The film is set in 1943. The Allies have invaded Sicily and are on the move northward. In nearby Naples, word arrives that the Italian army has surrendered--and the residents are thrilled as it looks like the war is over for them. However, the Germans go immediately from allies to enslavers and they begin committing atrocities on the Italians. Soon, the Neopolitans realize that unless they fight back, they will die--thus begins four days of bloody fighting between mostly civilians and the German army throughout the streets of the town.
Because this was a battle to save he city, it's made up of lots and lots of separate vignettes all strung together. Some are very compelling--such as the boys of the reform school leaving to join in the fight--even though many look to be only about 10 or even younger. Others are more bizarre as there are TONS of women running about screaming and getting in the way of the fighting. About the only thing that did not ring true in these stories was when they showed a couple people pulling the pins out of grenades with their teeth---something that only occurs in movies and never in real life (you'd lose your teeth doing this).

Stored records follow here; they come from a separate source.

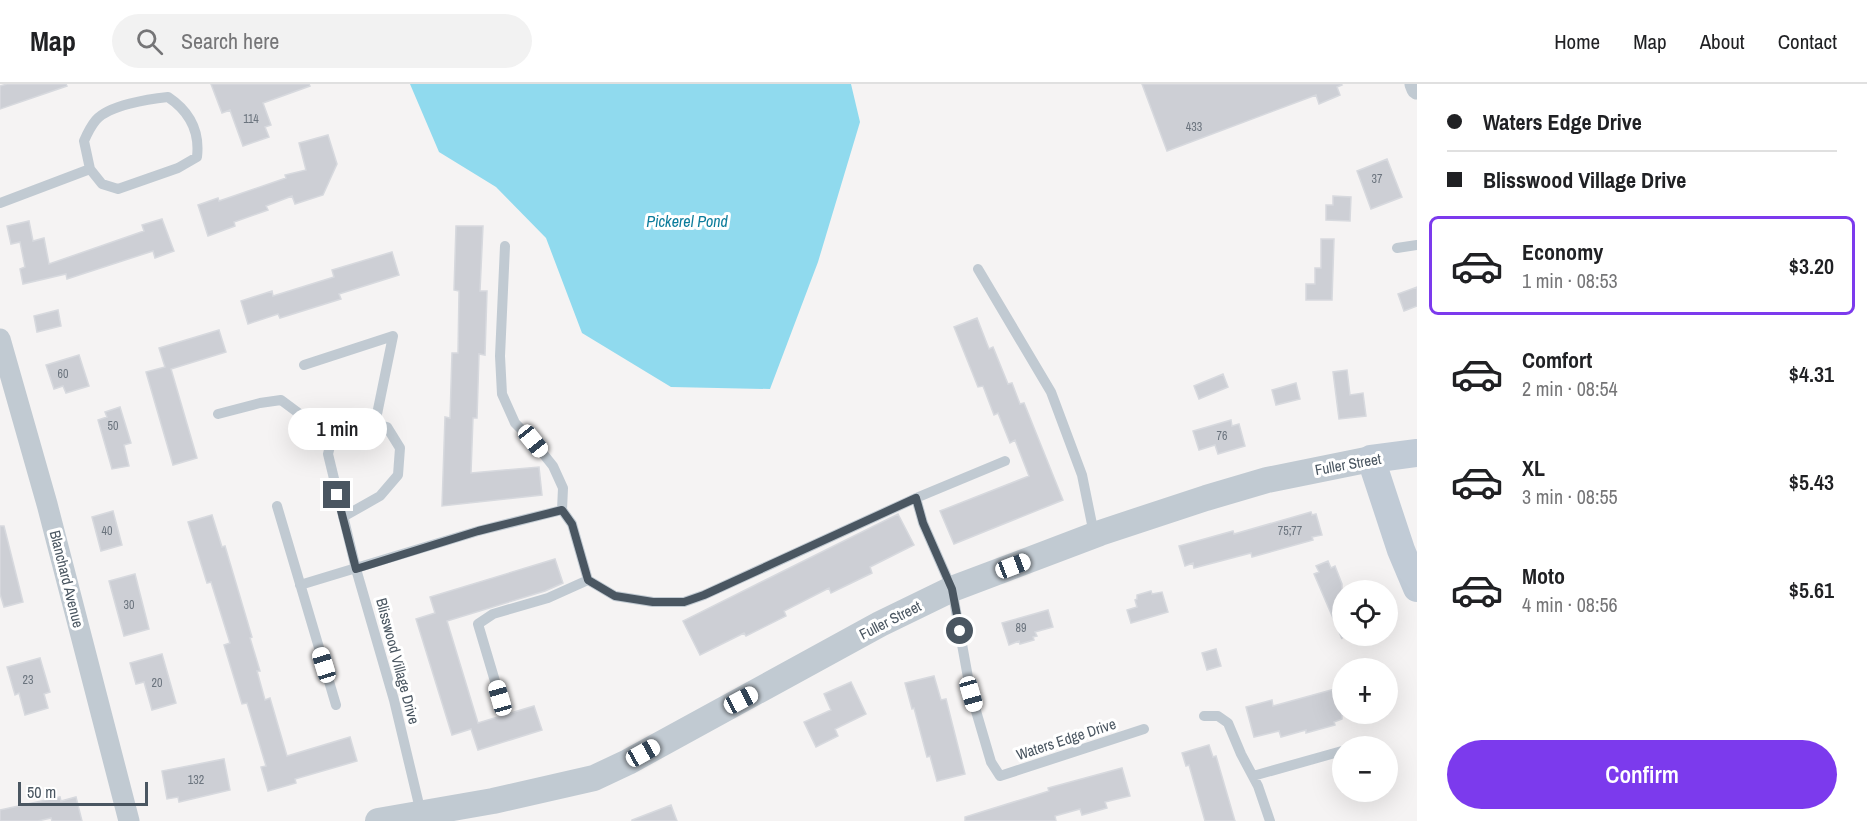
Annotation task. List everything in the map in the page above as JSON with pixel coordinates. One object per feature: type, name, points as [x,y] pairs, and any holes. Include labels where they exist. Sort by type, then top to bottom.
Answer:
[{"type":"main road","name":"Fuller Street","points":[[1371,459],[1417,453]]},
{"type":"main road","points":[[1371,459],[1401,550],[1417,588]]},
{"type":"street","points":[[1415,84],[1417,88]]},
{"type":"street","name":"Blanchard Avenue","points":[[0,339],[47,504],[129,821]]},
{"type":"street","name":"Fuller Street","points":[[378,821],[493,801],[594,778],[628,762],[880,624],[952,589],[1094,535],[1267,480],[1371,459]]},
{"type":"lane","points":[[168,97],[183,107],[196,136],[197,157],[178,168],[118,189],[102,184],[90,169],[84,141],[97,119],[117,108],[145,99],[168,97]]},
{"type":"lane","points":[[0,203],[90,169]]},
{"type":"lane","points":[[1397,248],[1417,245]]},
{"type":"lane","points":[[505,246],[500,356],[502,394],[515,423],[554,466],[563,488],[562,510],[572,524],[588,580],[615,596],[653,602],[684,602],[916,498],[1005,461]]},
{"type":"lane","points":[[978,269],[1051,392],[1082,475],[1094,535]]},
{"type":"lane","points":[[304,365],[393,336],[375,424]]},
{"type":"lane","points":[[218,414],[281,400],[332,438],[345,428],[367,422],[387,427],[400,448],[398,475],[380,495],[343,517]]},
{"type":"lane","name":"Blisswood Village Drive","points":[[332,438],[328,454],[356,569],[394,700],[421,813]]},
{"type":"lane","name":"Waters Edge Drive","points":[[916,498],[923,523],[952,589],[971,694],[990,762],[1000,776],[1144,729]]},
{"type":"lane","points":[[277,506],[336,705]]},
{"type":"lane","points":[[300,585],[478,531],[562,510]]},
{"type":"lane","points":[[500,698],[478,624],[493,614],[548,598],[588,580]]},
{"type":"lane","points":[[1204,716],[1218,716],[1228,723],[1253,776],[1270,821]]},
{"type":"lane","points":[[1253,776],[1332,755]]},
{"type":"water","name":"Pickerel Pond","points":[[410,84],[851,84],[860,122],[818,262],[770,389],[671,387],[582,333],[546,238],[496,187],[439,152]]},
{"type":"building","points":[[66,84],[67,86],[0,109],[0,86]]},
{"type":"building","points":[[211,84],[309,84],[310,86],[263,103],[271,125],[265,127],[269,137],[243,146],[230,110],[222,113]]},
{"type":"building","points":[[1142,84],[1342,85],[1337,87],[1340,95],[1319,104],[1316,95],[1167,151]]},
{"type":"building","points":[[328,135],[337,164],[323,195],[295,204],[292,196],[266,206],[268,210],[234,222],[235,226],[208,236],[198,205],[218,198],[219,201],[286,178],[285,175],[306,170],[299,143]]},
{"type":"building","points":[[1387,159],[1402,197],[1371,209],[1357,171]]},
{"type":"building","points":[[1333,196],[1351,197],[1350,221],[1326,220],[1326,205],[1333,205]]},
{"type":"building","points":[[162,219],[174,251],[155,258],[153,251],[67,279],[66,274],[23,284],[20,269],[25,267],[20,242],[11,244],[7,226],[29,221],[33,241],[44,238],[49,264],[144,231],[142,225]]},
{"type":"building","points":[[456,226],[483,226],[480,291],[487,291],[485,355],[479,354],[477,418],[473,418],[471,473],[539,467],[542,495],[442,506],[445,417],[450,418],[452,353],[458,353],[459,291],[454,290]]},
{"type":"building","points":[[1321,239],[1334,239],[1332,300],[1306,300],[1306,284],[1315,284],[1315,268],[1321,268]]},
{"type":"building","points":[[392,252],[399,275],[339,294],[341,299],[280,318],[278,314],[248,324],[241,301],[272,291],[273,296],[334,277],[332,270]]},
{"type":"building","points":[[1417,287],[1417,306],[1404,311],[1398,294]]},
{"type":"building","points":[[58,310],[61,326],[37,332],[34,316]]},
{"type":"building","points":[[977,318],[989,349],[993,347],[1008,384],[1012,383],[1020,404],[1024,403],[1063,500],[954,544],[940,511],[1029,476],[1015,440],[1010,443],[998,413],[994,415],[983,386],[978,387],[954,327]]},
{"type":"building","points":[[219,330],[226,352],[171,369],[197,458],[173,465],[146,372],[165,367],[159,348]]},
{"type":"building","points":[[79,355],[89,386],[66,393],[63,386],[54,389],[46,365]]},
{"type":"building","points":[[1347,370],[1350,395],[1363,393],[1366,416],[1339,419],[1333,372]]},
{"type":"building","points":[[1223,374],[1228,387],[1199,399],[1194,386]]},
{"type":"building","points":[[1296,383],[1300,399],[1276,405],[1272,390]]},
{"type":"building","points":[[120,407],[131,443],[124,445],[129,466],[112,469],[98,420],[107,417],[105,412]]},
{"type":"building","points":[[1231,420],[1232,426],[1239,424],[1245,446],[1218,454],[1215,445],[1199,450],[1193,431]]},
{"type":"building","points":[[113,511],[122,545],[101,551],[92,517]]},
{"type":"building","points":[[1311,512],[1312,515],[1316,514],[1322,535],[1312,537],[1313,540],[1252,557],[1251,553],[1194,568],[1193,563],[1185,566],[1179,546],[1233,531],[1234,534]]},
{"type":"building","points":[[898,514],[914,545],[870,567],[872,573],[831,593],[829,588],[784,611],[786,616],[746,636],[744,633],[700,655],[683,621]]},
{"type":"building","points":[[212,515],[222,547],[225,546],[252,637],[250,638],[260,671],[257,671],[265,700],[270,698],[287,756],[350,737],[357,761],[295,779],[296,783],[268,791],[261,767],[266,766],[247,703],[242,704],[224,645],[230,643],[211,582],[207,583],[188,522]]},
{"type":"building","points":[[0,526],[4,526],[23,602],[4,607],[0,594]]},
{"type":"building","points":[[555,559],[563,583],[545,591],[447,621],[478,723],[534,706],[542,730],[478,750],[471,729],[452,735],[416,619],[435,613],[430,597]]},
{"type":"building","points":[[1328,561],[1331,568],[1335,566],[1340,580],[1332,580],[1332,616],[1314,574],[1319,572],[1316,566]]},
{"type":"building","points":[[135,574],[149,629],[124,636],[109,581]]},
{"type":"building","points":[[1151,591],[1152,594],[1162,592],[1168,612],[1131,623],[1127,610],[1137,607],[1135,600],[1137,595]]},
{"type":"building","points":[[1048,610],[1053,627],[1035,632],[1037,636],[1033,637],[1034,640],[1020,644],[1019,641],[1009,645],[1002,623]]},
{"type":"building","points":[[1216,649],[1221,666],[1207,670],[1202,653]]},
{"type":"building","points":[[162,654],[176,703],[152,710],[144,682],[136,684],[130,663]]},
{"type":"building","points":[[40,658],[50,692],[44,694],[48,708],[25,715],[19,693],[15,695],[7,667]]},
{"type":"building","points":[[934,676],[941,700],[946,699],[965,774],[937,781],[930,756],[927,757],[905,683]]},
{"type":"building","points":[[851,682],[866,714],[835,729],[838,736],[816,747],[804,722],[831,710],[824,694]]},
{"type":"building","points":[[1332,690],[1332,724],[1335,725],[1281,737],[1279,731],[1254,737],[1246,707],[1272,700],[1273,706]]},
{"type":"building","points":[[1209,745],[1213,757],[1216,756],[1235,821],[1205,821],[1189,765],[1186,766],[1182,753]]},
{"type":"building","points":[[224,759],[230,790],[179,802],[178,797],[167,799],[162,771]]},
{"type":"building","points":[[1122,768],[1130,796],[1105,802],[1107,808],[1082,815],[1080,809],[1055,816],[1056,821],[965,821],[965,817],[1049,791],[1048,788]]},
{"type":"building","points":[[60,797],[61,801],[76,797],[82,821],[52,821],[51,818],[38,821],[0,821],[0,810]]},
{"type":"building","points":[[671,805],[677,821],[632,821],[632,820]]},
{"type":"route","points":[[337,495],[356,569],[478,531],[562,510],[572,524],[588,580],[615,596],[653,602],[684,602],[704,595],[916,498],[923,523],[952,589],[960,631]]}]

This film works very well. Of course, much of this is because it was well-directed, but I also loved the neo-realistic style (though most films in this style were made a decade or more earlier)--with non-actors playing the parts of the citizens. While the film could have been like an American epic (such as "The Longest Day")--star-studded throughout, instead the real folks made it all come alive--like we are really watching the battles unfold. Realism--realistic looking deaths, heroism, occasional cowardice--realism from start to finish.
By the way, although it's a very good film, I would really love to see it re-captioned. That's because like many films captioned many years ago, the people doing this didn't feel a need to caption everything the people said or caption it word for word. I dislike this intensely--as would most film purists. I've seen much worse captioning--but also much, much better.
By the way, you can't blame the film makers, but the tanks used in the film were modern tanks like American-built Walker Bulldogs--not vintage German tanks. There just aren't that many Panzer tanks left and they certainly weren't going to risk the few possibly still available making a film.